Items listed in a dataset:
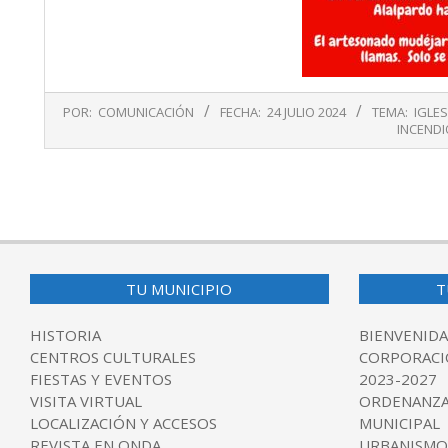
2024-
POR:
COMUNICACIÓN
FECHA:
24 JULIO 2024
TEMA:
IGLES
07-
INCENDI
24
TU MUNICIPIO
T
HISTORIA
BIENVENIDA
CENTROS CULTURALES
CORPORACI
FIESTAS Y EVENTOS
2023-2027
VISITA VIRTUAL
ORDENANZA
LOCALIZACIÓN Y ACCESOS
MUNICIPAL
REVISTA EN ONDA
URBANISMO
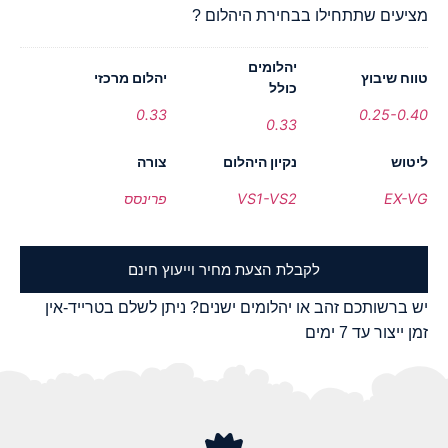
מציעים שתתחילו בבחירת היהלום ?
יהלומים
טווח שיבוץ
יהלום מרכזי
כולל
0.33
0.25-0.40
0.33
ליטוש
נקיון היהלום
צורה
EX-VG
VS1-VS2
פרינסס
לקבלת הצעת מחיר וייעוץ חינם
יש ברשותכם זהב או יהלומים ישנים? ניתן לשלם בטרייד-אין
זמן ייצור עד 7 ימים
==
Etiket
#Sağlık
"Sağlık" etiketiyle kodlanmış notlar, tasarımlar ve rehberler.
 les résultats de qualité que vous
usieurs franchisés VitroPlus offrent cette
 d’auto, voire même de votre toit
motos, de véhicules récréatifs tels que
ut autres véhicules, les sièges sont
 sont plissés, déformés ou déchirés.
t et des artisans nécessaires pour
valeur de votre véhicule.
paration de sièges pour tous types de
...
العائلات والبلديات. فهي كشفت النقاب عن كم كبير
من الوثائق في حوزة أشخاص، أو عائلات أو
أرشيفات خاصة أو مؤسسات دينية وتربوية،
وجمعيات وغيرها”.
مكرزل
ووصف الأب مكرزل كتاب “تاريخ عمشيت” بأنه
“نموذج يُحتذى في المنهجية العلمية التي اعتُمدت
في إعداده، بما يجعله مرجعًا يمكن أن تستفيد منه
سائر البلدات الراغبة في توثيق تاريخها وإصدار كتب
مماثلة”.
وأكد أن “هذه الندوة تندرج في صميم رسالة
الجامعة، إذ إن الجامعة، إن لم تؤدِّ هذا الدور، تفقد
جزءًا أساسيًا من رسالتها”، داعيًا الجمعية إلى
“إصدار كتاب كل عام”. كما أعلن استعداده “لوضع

* **What to produce**: Of the lines above, retype only those from the line containing "נקיון היהלום" through the line containing "זמן ייצור עד 7 ימים", including both, exactly.

* **The answer**:
נקיון היהלום
צורה
EX-VG
VS1-VS2
פרינסס
לקבלת הצעת מחיר וייעוץ חינם
יש ברשותכם זהב או יהלומים ישנים? ניתן לשלם בטרייד-אין
זמן ייצור עד 7 ימים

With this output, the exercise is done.